These remains; his artistic leftovers that are individual site-specific works in their own right but also a mega sculpture park of one man’s practice in a defined period of time, have been abandoned. He has reportedly left them to the French state to do what they wish, currently fenced off from the public with a security guard and 3 dogs to keep watch. This film documents the making of Kiefer’s ruins.

Ruins seems the most appropriate category for this sculptural paradise Kiefer has left behind. On the one hand his artistic style renders the specifically made objects to look ruined (and hence the initial reason I was reluctant to categorise his work as rubbish at all) and on the other hand they have been abandoned to become overrun with weeds and returned to the former wasteland.

Kiefer cites mythological Lilith as being particular inspiring for the great concrete towers. Originally Lilith was a Jewish folktale and according to Isaiah xxxiv. I4-I5, Lilith dwells among the desolate ruins in the Edomite Desert where satyrs (se’ir), reems, pelicans, owls, jackals, ostriches, arrow-snakes and kites keep her company. The Bible mentions the Lilith only once, as a dweller in waste places (Isaiah 34:14) (ref Jewish Women’s Archive).

The film title is derived from the Lilith story. In 2001 Ardi Poels curated a show at Hidde Van Seggelen Gallery, London, with the same title Over Your Cities Grass Will Grow and says this: “Our understanding of Lilith’s words when Adam expulsed her from Paradise, evokes a twist: Over Your Cities Grass Will Grow once meant to be an apocalyptic threat, can also be interpreted as an Arcadian prediction. In this scene from the Old Testament we can discern the three components of a dynamic triangle in the history of art: Lilith (the individual), Paradise (nature) and the city (the collective).”

Kiefer’s installation La Ribaute translates roughly to The Holliday (googletranslate) as in holyday noun. a day on which a religious observance is held (OED). The complex is also reportedly near a road called La Riboute in Barjac according to a blogger who tried to track La Ribaute down in an aptly named blog apieceoplastic.

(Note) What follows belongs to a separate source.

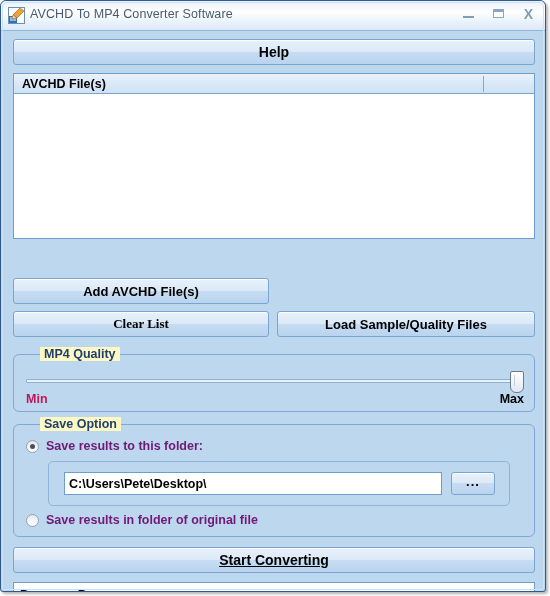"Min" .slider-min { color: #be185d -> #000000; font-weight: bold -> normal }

Although this film remains as a trace of the process, I think Kiefer left La Ribaute to ultimately be discovered at a much later date, when, as the film title suggests in a literal sense, grass has overgrown to artist’s ‘city’. The French state could turn it into an amusement park of sculpture tourism if they wanted but I guess he was banking on them doing nothing in his lifetime. Kiefer in interview sounds keen to observe natural processes at play in his art and leaving elements to chance (such as the way a piece of glass shatters as he throws it to the ground or the way acid drips down the giant lead books). What could be more chance than letting nature and the elements take hold in amongst the concrete, lead and glass he has left?